Whatever tool you choose should clearly tabulate and visualize results for you, and reporting should work on computers, mobile devices, and browser-based clients.
- Application-specific analytics: When a single unstructured application contains rich value, look at analytics tools that work specifically for that application such as analysis tools for Salesforce applications.
- Text analysis: This is a large category containing data mining, textual analytics such as metadata or part-of-speech tagging, and natural language processing (NLP). Algorithms use document relevance-based analytics to search a variety of textual data types.
- Web harvesting: These tools search for relevant structured and unstructured data from the Web. Technology connects data with user-generated patterns and filters to harvest related data.
- Hadoop: Hadoop merits its own mention as the market leader for big data analysis infrastructure. Apache develops open source Hadoop, but it’s not a single product. It’s an ecosystem that spawns multiple vendors and products. It’s based on clusters of commodity servers with massively parallel processing that supports structured and unstructured analytics.
- Business intelligence software (BI): BI is a category of analytics that works across both structured and unstructured data. It employs data mining, reporting, and dashboards that present data in the context of informed business decisions.
- Data integration tools: These tools consolidate data from different sources so users may view and analyze them from a centralized dashboard. Traditionally they work structured data, but some of them work on unstructured data as well.
- Array-based analytics: Several storage array manufacturers include native analytics on their storage systems. A popular ecosystem for big machine data is ingest raw data on high capacity/high throughput storage systems, which deliver data to scientific applications. These applications store their data onto specialized storage systems that contain built-in data analytics.
Additional categories are not officially analytics tools, although they can help to corral unstructured data to present to analytics tools. These include document management systems, information management products for lifecycle tracking, and search and indexing.
Third: Plan the Technology Stack
Once you have chosen your tools, choose the technology stacks that supports them. You have several deployment choices to make. If you choose a hardware based analytics tool, then it’s a matter of purchasing a storage system with native analytics. If you choose a highly-distributed grid architecture using Hadoop architecture, you may want to deploy it yourself or choose a service provider to install and/or manage it. You may also choose to deploy your own storage infrastructure and run software-only analytics tools on in-house data sources, or purchase an analytics tool made specifically for an online application.
Whatever method of deployment you choose, if you’re working with on-premise you will need to scale for massive data volumes and high performance. You will also need both availability and data durability. If you are after real-time results then you should ensure for high availability. If your goal is meaningful historical trending, then data durability will be the overriding factor.

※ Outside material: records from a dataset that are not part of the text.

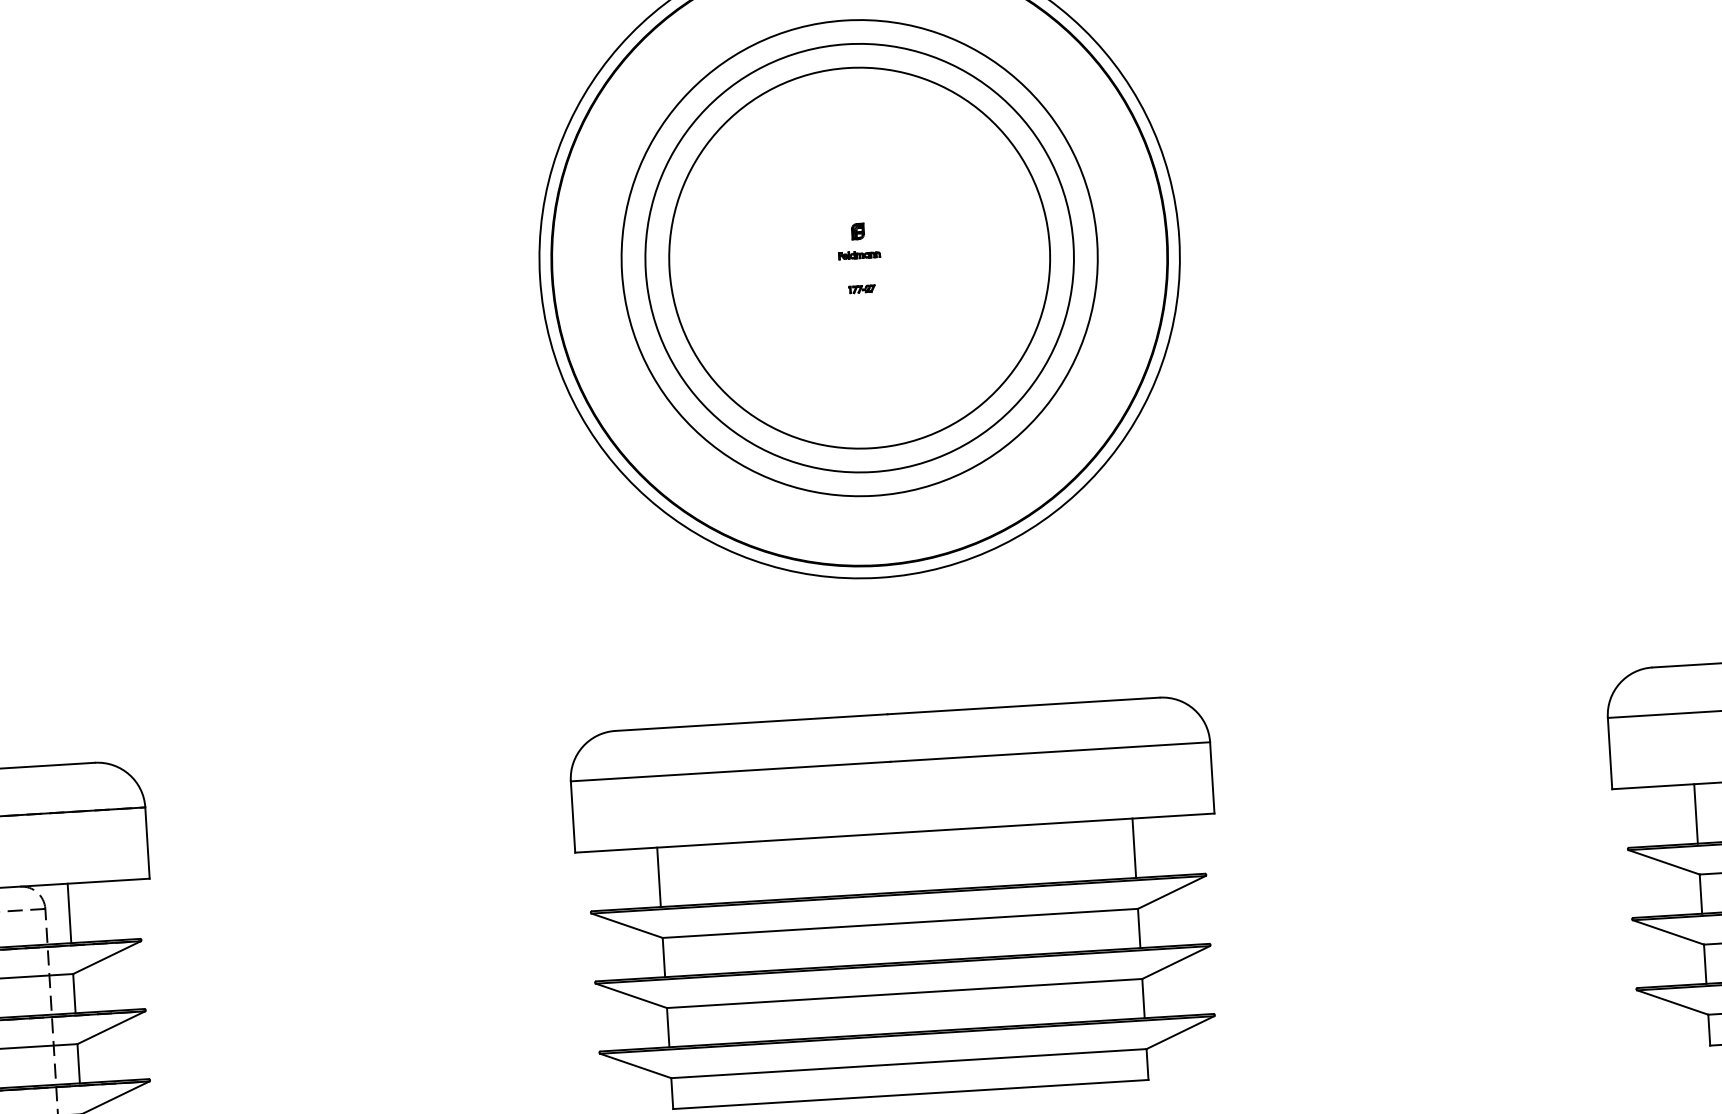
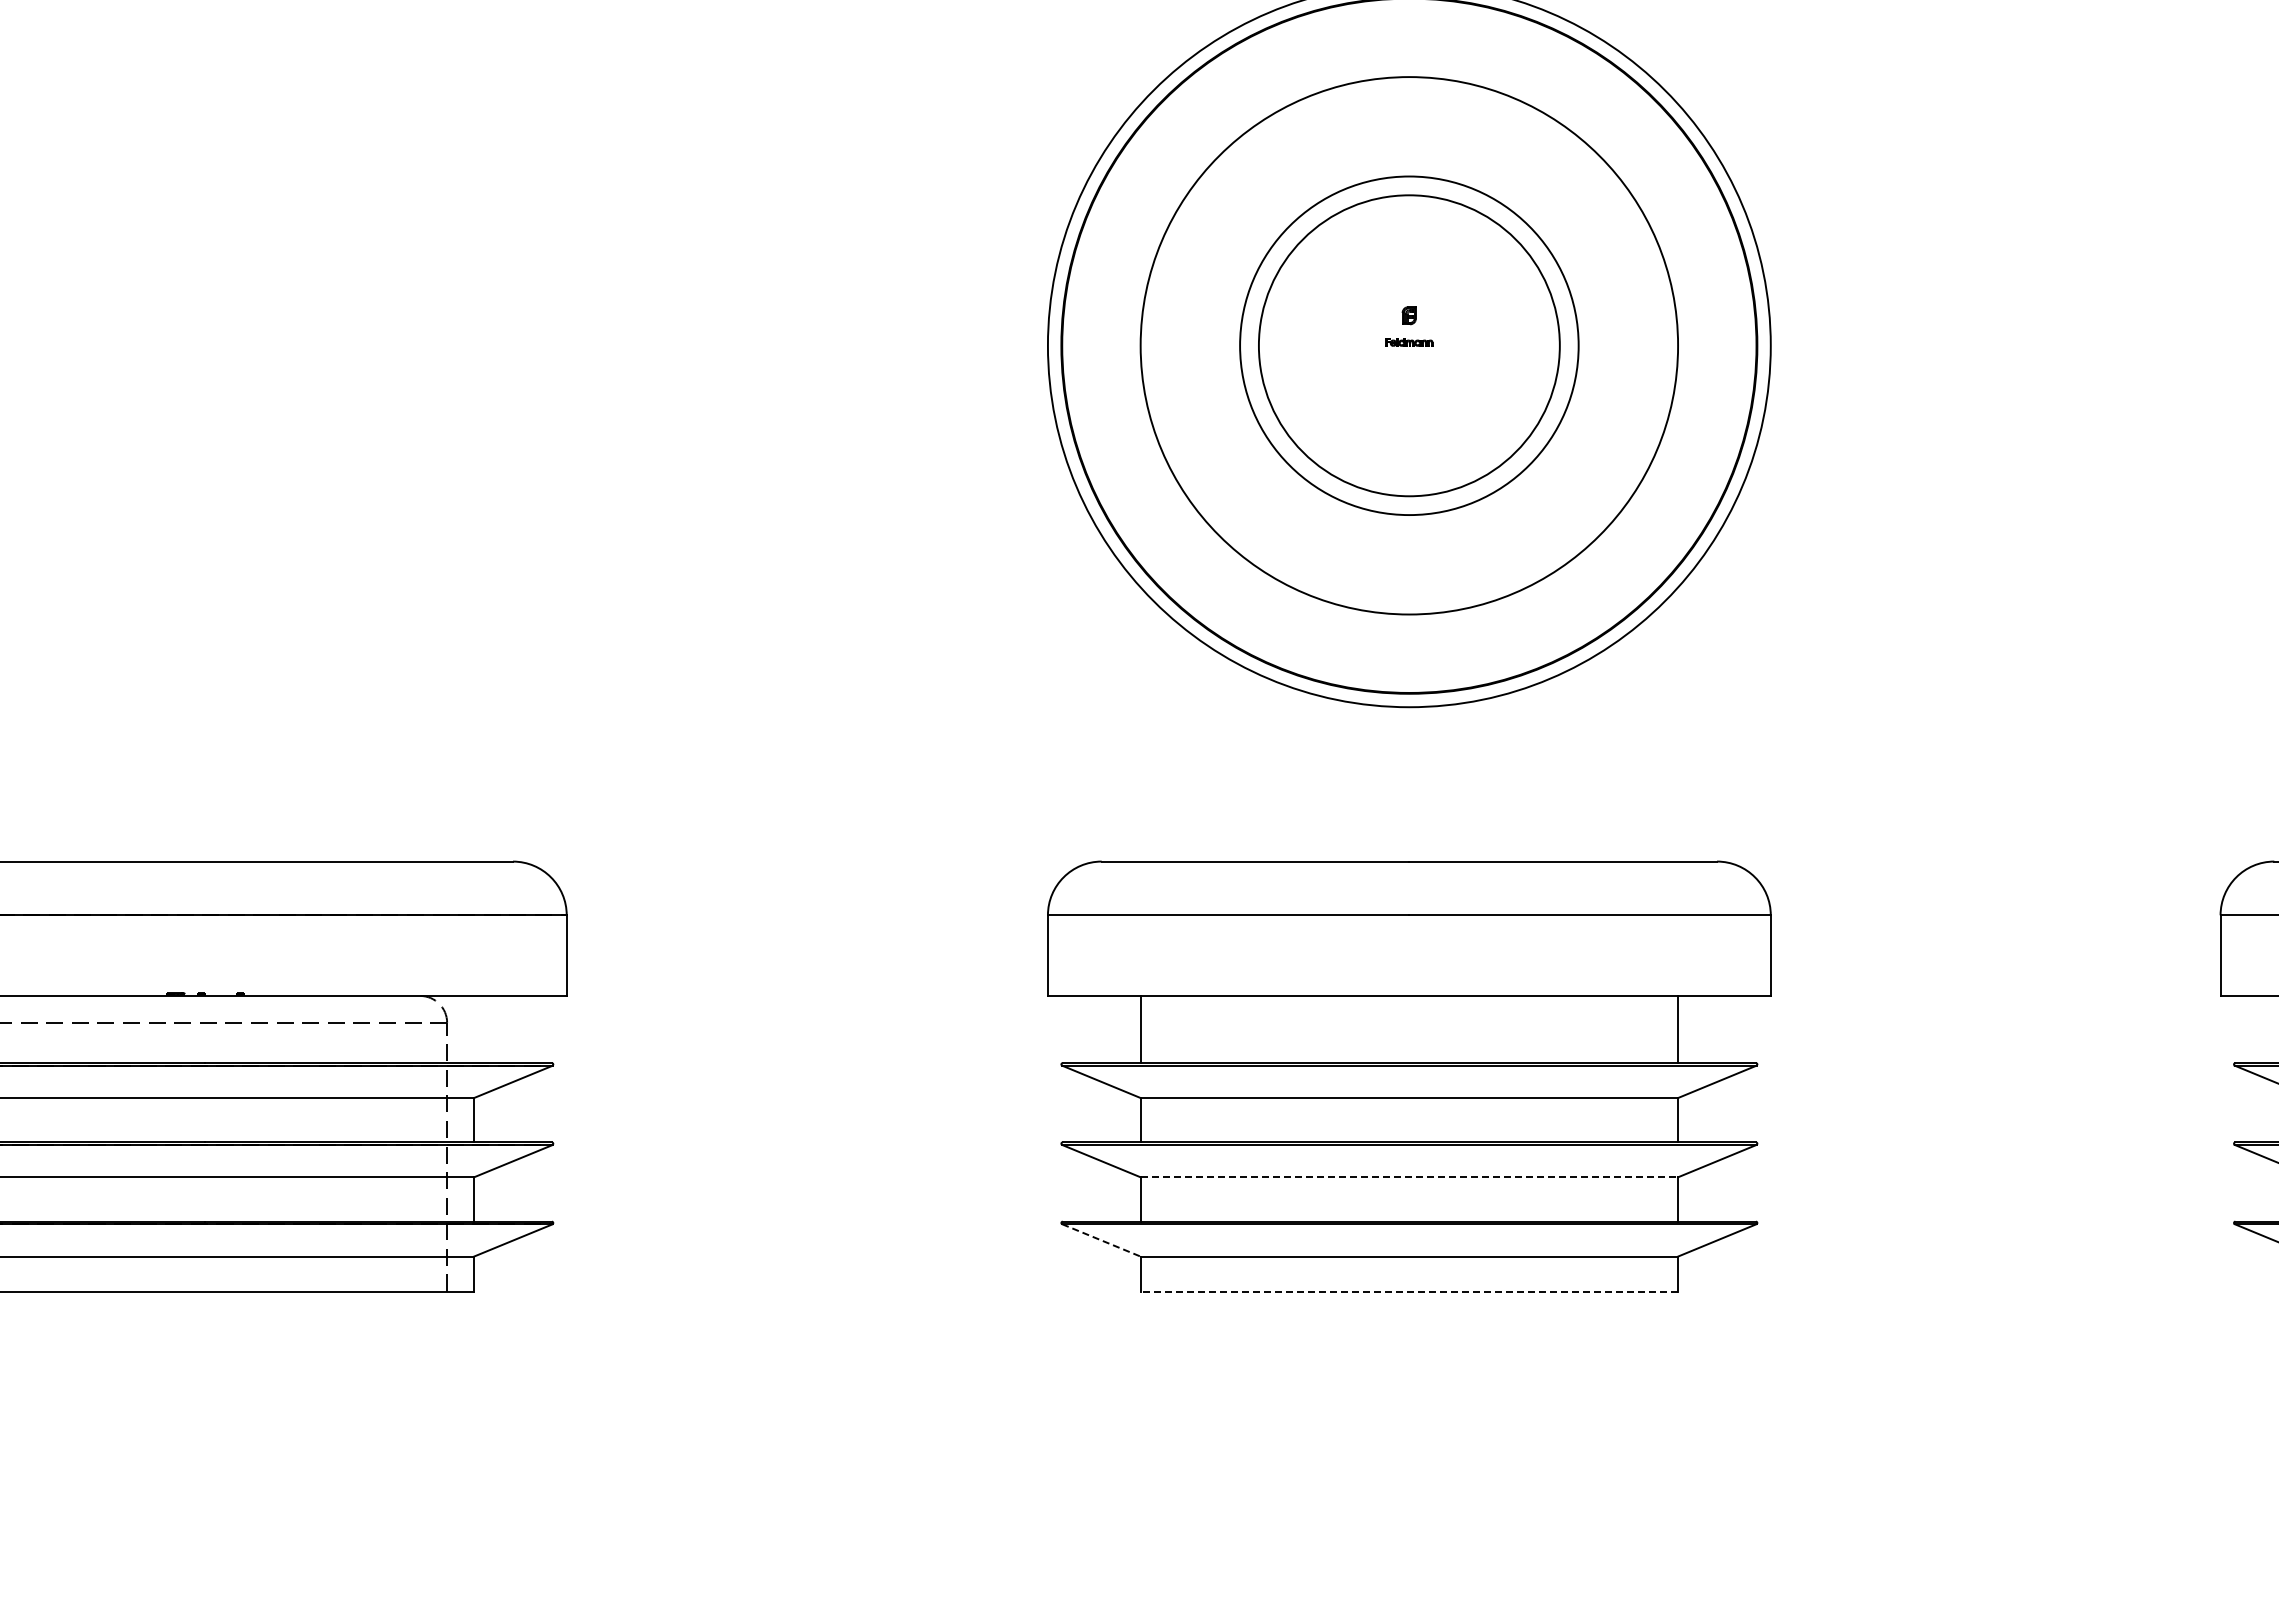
circle: (859, 257) -> (1409, 345), size x0.7
circle: (859, 257) -> (1409, 345), size x0.7
part: (861, 288) -> (1409, 380), removed
line: (69, 913) -> (474, 1029), removed
line: (904, 993) -> (1409, 1177), solid -> dashed
line: (635, 1066) -> (1101, 1240), solid -> dashed
line: (910, 1094) -> (1409, 1291), solid -> dashed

Analyzing data for valuable information has always been a business goal. Today, a lot of that business wealth is found in unstructured data on the web and on-premise. Those companies who can effectively capture that value will increase their effectiveness, and accelerate business decision quality and speed. The even better news is that unstructured data analytics are not just available to the enterprise. They’re also available to mid-sized business and SMB who are serious about wringing business intelligence out of their own data.